Denn die Russen lieben das Wohlleben mehr als die tägliche Arbeit. Sie sind zu faul zum Streiken und wollen nicht im Frost vor dem Verlagsgebäude Schilder schwenkend Trillerpfeife blasen. Stattdessen verbünden sie sich gegen ihre Chefin heimtückisch im Kollektiv.
Die russische Regenbogenpresse hat noch viel Arbeit zu leisten, bis ihre LeserInnen ähnlich entsolidarisiert sind wie die Deutschen.

Nun ist Christina Eibl aber auch promovierte Historikerin und kann uns genau erklären, warum Russland ein Steppenimperium ist und weshalb die Russen ein orientalisch-barbarisches Landvolk sind. Das ist seit tausend Jahre so und hat irgendwie mit den Mongolenstürmen zu tun. Ich entschuldige mich vorsorglich und in aller Form für Frau Dr. Eibl bei den Mongolen. Was können denn die Mongolen dafür, wenn die Russen mehr Wodka trinken, als ihnen gut tut?
Das deutsche Zerrbild von den Slawen, wie es Christina Eibl anscheinend bei ihren Geschichtsstudien eingetrichtert bekam, hat allerdings eine lange, bis ins Mittelalter zurückreichende Tradition.

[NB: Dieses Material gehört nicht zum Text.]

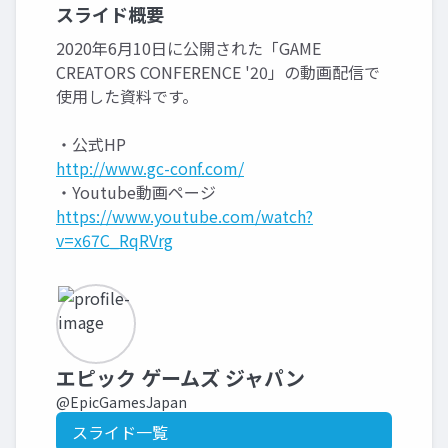
スライド概要
2020年6月10日に公開された「GAME
CREATORS CONFERENCE '20」の動画配信で
使用した資料です。
・公式HP
http://www.gc-conf.com/
・Youtube動画ページ
https://www.youtube.com/watch?
v=x67C_RqRVrg
エピック ゲームズ ジャパン
@EpicGamesJapan
スライド一覧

Am Ende ihres Buches verrät uns die Autorin, wonach sie sich in Moskau sehnt: Zurück nach Europa. Nach Hause. Natürlich – das ist es! Back to the EU – heute feiern in Rom auf dem Bacchanal des Medienmoguls und morgen journalistische Teilhabe im korruptionsfreien Großraum Brüssel.

Die hohe Kunst der Zeitungsschreiberei hat ein durchaus amüsantes, aber etwas unappetitliches Pamphlet hervorgebracht, das strotzt von eurozentristischer Arroganz.
Nun erwirbt sich Christina Eibl ihre Meriten wieder in der Heimat und wir warten gespannt auf das nächste Buch: Nicht alle Deutschen haben Tattoos, grölen am Ballermann und auch nicht jeder deutsche Politiker ist Lobbyist.